Der aktuelle Dalai Lama musste im Alter von 15 Jahren die Regierungsgeschäfte übernehmen und als Vertreter der Tibeter mit dem chinesischen Machthaber Mao Zedong verhandeln. Heute liegt die politische Macht nicht mehr in seinen Händen, aber faktisch ist er noch immer eine sehr starke Identifikationsfigur. Viele Tibeter sind mit ihm aufgewachsen, er hält das Volk quasi zusammen. Wenn nach ihm ein Kind zum Dalai Lama wird, wird sich diese Dynamik verändern. Die Rollen von Exilparlament und -regierung werden dann wohl wichtiger.
Hinzu kommt, dass die Besatzungsmacht China einen eigenen Dalai Lama ernennen könnte. Welchen Einfluss hat das, wenn es künftig neben dem rechtmässigen Nachfolger eine Art chinesische Marionette gäbe?
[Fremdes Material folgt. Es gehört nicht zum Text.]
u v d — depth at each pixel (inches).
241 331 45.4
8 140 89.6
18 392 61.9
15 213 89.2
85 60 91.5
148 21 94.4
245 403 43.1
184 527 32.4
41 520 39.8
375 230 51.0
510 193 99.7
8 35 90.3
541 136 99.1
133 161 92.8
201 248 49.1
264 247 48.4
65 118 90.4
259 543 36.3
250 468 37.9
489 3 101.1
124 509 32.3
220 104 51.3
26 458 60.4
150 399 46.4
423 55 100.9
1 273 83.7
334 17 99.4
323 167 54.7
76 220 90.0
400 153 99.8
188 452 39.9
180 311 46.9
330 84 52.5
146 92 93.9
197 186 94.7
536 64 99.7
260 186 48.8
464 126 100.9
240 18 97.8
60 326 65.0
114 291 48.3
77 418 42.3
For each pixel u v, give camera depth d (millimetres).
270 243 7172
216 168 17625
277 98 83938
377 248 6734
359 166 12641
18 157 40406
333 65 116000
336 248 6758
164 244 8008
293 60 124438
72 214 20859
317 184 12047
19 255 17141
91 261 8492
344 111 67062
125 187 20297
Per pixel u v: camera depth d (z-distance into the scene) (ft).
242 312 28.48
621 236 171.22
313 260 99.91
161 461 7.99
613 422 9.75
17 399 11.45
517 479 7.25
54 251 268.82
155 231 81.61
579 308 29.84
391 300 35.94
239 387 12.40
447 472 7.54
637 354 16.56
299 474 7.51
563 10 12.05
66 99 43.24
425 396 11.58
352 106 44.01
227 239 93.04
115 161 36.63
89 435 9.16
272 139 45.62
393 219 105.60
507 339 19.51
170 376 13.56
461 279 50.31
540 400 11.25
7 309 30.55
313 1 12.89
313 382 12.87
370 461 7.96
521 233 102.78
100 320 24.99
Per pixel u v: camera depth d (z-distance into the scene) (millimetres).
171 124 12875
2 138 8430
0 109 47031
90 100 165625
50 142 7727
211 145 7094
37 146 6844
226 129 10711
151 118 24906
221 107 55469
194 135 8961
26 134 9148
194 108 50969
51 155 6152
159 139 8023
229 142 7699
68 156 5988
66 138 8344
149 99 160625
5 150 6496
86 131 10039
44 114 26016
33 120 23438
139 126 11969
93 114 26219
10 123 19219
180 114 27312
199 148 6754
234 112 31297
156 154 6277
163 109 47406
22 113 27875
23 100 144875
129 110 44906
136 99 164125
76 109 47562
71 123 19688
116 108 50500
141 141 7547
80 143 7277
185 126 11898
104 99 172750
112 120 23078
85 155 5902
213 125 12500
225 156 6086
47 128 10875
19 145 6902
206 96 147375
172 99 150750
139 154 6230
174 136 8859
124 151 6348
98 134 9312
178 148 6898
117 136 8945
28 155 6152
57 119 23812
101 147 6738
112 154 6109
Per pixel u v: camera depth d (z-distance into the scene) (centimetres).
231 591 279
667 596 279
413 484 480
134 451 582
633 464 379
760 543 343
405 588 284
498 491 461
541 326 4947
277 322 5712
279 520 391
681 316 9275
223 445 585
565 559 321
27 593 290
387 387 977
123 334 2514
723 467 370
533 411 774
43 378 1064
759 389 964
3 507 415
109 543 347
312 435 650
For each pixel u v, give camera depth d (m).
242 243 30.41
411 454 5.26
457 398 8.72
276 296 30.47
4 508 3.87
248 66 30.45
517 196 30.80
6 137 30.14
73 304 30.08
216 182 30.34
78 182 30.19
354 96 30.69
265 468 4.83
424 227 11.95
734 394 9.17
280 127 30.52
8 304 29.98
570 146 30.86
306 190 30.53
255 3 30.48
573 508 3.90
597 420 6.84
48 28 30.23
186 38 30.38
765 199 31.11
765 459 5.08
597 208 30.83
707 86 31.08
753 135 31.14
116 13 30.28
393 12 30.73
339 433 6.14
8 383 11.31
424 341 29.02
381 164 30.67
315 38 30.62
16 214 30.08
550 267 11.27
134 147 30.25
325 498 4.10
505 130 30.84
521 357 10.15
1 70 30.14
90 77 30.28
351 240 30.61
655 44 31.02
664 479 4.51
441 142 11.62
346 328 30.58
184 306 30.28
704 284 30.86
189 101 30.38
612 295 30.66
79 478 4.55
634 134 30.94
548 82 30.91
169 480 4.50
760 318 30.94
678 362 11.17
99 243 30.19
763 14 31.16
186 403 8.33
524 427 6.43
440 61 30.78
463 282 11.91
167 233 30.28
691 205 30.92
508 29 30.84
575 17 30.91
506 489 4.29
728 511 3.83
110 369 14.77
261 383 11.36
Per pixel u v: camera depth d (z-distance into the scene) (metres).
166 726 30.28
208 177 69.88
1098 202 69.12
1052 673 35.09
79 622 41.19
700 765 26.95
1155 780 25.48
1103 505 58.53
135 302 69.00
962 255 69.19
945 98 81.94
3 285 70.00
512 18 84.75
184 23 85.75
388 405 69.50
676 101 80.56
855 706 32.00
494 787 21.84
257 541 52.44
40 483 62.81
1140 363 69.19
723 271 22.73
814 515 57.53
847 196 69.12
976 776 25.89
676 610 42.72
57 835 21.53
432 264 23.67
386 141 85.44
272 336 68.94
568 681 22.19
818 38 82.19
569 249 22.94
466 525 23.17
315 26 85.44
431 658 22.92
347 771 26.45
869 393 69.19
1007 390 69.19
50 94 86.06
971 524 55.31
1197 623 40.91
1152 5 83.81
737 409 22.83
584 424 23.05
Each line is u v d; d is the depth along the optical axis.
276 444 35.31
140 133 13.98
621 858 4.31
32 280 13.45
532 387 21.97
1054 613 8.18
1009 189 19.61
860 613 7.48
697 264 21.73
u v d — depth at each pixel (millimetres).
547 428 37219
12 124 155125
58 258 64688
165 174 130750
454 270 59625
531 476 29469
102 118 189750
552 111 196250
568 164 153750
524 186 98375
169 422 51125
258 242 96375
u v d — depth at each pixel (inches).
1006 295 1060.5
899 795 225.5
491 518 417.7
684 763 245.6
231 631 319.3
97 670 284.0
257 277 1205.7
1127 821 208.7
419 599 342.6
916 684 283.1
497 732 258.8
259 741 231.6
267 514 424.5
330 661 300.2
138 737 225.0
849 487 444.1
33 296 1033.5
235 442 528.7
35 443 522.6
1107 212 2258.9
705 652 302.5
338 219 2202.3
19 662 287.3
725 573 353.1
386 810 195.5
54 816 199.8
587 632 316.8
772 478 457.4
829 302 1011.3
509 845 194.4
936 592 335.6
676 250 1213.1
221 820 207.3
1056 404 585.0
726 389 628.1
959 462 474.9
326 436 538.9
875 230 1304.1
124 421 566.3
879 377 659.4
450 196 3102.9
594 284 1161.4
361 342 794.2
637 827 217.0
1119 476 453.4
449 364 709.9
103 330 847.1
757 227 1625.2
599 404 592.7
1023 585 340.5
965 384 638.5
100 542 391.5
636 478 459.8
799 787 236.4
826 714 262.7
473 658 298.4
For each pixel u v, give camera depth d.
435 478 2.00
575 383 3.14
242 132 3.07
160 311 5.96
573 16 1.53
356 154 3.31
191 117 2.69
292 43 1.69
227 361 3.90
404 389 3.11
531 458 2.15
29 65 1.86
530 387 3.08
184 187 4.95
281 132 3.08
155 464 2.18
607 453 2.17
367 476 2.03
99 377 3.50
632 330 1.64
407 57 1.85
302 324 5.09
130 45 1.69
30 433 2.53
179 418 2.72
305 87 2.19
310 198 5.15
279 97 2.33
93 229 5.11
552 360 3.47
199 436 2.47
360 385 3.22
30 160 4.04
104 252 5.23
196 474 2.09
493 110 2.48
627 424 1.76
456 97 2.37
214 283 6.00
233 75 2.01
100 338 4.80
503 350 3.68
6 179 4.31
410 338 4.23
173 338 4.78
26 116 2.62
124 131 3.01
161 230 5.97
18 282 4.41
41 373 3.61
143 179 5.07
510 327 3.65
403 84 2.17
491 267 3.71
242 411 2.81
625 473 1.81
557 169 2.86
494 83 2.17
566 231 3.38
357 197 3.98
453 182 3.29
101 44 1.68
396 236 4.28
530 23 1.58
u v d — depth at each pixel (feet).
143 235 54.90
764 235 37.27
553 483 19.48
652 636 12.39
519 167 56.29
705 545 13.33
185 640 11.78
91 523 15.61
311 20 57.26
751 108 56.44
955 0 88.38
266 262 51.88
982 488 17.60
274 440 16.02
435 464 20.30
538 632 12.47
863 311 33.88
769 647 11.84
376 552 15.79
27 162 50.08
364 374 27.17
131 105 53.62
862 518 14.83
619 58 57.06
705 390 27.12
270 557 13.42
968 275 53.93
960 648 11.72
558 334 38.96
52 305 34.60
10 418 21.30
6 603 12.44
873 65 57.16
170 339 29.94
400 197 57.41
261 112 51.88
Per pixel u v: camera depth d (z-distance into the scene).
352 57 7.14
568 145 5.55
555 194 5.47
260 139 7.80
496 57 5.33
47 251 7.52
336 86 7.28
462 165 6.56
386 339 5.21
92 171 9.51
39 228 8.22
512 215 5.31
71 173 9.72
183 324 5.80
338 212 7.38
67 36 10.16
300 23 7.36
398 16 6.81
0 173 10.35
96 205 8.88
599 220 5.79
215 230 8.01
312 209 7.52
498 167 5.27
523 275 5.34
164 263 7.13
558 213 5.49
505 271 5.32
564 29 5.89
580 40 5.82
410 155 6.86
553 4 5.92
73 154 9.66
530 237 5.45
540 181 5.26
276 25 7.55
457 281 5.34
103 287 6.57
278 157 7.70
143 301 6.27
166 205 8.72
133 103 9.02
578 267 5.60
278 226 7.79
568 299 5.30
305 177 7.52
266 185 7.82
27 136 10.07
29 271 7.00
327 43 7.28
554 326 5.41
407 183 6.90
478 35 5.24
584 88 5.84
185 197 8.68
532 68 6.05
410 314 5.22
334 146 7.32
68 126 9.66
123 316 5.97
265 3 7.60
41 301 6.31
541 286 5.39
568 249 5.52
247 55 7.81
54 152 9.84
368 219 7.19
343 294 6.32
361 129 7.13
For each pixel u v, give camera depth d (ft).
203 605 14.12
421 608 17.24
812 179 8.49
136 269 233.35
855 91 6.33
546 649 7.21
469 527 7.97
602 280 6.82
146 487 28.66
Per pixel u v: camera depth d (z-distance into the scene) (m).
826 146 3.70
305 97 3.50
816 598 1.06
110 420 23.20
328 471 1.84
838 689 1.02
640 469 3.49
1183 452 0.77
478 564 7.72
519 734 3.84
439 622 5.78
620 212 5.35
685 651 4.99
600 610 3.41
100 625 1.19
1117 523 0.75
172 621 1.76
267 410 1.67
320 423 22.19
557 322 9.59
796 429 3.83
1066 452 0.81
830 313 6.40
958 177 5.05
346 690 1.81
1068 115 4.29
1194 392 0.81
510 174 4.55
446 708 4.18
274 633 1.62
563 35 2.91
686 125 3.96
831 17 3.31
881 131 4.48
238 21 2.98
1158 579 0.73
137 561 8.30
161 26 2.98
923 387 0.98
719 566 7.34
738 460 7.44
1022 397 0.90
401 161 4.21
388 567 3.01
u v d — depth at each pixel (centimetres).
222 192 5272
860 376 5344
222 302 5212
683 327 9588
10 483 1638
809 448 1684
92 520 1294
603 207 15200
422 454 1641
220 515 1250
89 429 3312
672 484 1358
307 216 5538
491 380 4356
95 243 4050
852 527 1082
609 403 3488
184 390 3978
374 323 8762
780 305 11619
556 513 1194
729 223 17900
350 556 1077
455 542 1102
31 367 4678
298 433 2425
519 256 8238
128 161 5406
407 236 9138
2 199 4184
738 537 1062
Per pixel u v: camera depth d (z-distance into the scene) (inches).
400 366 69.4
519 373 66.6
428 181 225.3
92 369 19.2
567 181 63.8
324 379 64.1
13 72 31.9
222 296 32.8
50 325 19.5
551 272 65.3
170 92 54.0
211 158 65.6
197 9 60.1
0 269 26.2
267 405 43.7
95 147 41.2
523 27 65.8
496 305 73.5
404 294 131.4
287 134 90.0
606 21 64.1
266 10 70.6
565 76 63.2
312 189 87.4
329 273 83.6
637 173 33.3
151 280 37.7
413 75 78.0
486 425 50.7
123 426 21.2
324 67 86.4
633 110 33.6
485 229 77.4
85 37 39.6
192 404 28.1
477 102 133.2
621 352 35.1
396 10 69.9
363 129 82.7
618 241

Ich halte es für wahrscheinlich, dass China das tun wird und diesen als «echten» Dalai Lama inszenieren wird, um so das tibetische Volk zu spalten. Vermutlich würde China dann versuchen, «seinen» Dalai Lama ähnlich zu präsentieren, wie dies heute beim tibetischen Original gehandhabt wird. Für die Tibeter ist klar, dass sie nur ihren Dalai Lama akzeptieren. Die Frage ist aber, wie die westliche Welt reagiert, zumal gerade auch die politische Schweiz im Umgang mit dem Dalai Lama immer recht vorsichtig war, weil sie China nicht verärgern wollte.

Deshalb hat der Dalai Lama auch angekündigt, er werde in der freien Welt, also im Exil, wiedergeboren.
Genau – was wiederum China verärgerte. Am Mittwoch betonte er zudem, dass allein seine Stiftung über die Nachfolge entscheiden wird. Unser Stiftungsrat hatte bereits letztes Jahr entschieden, dass wir gegen eine Politisierung sind – und dass sich keine Drittparteien in diese religiöse Entscheidung einmischen sollen.
Und was ändert sich für das Tibet-Institut, wenn der aktuelle Dalai Lama nach seinem Tod als verbindende Figur nicht mehr in Erscheinung tritt, bis sein Nachfolger erwachsen ist?
Als einziges tibetisch-buddhistisches Kloster in Europa unter der Schirmherrschaft des Dalai Lama könnten wir einen Teil dieser verbindenden Aufgaben übernehmen. Unsere Bedeutung für die Tibeter-Gemeinschaft würde also sogar zunehmen.
Zurück zum Schwerpunktjahr «Mitgefühl», das sie seit letztem Wochenende begehen. Was ist dort sonst noch geplant?
Wir werden verschiedene Kurse mit Fokus auf das Thema «Mitgefühl» anbieten. Ausserdem sind Spezialveranstaltungen über die Institution Dalai Lama, Vorträge und eine Podiumsdiskussion mit Vertretern verschiedener Religionen, ebenfalls zum Thema «Mitgefühl», geplant.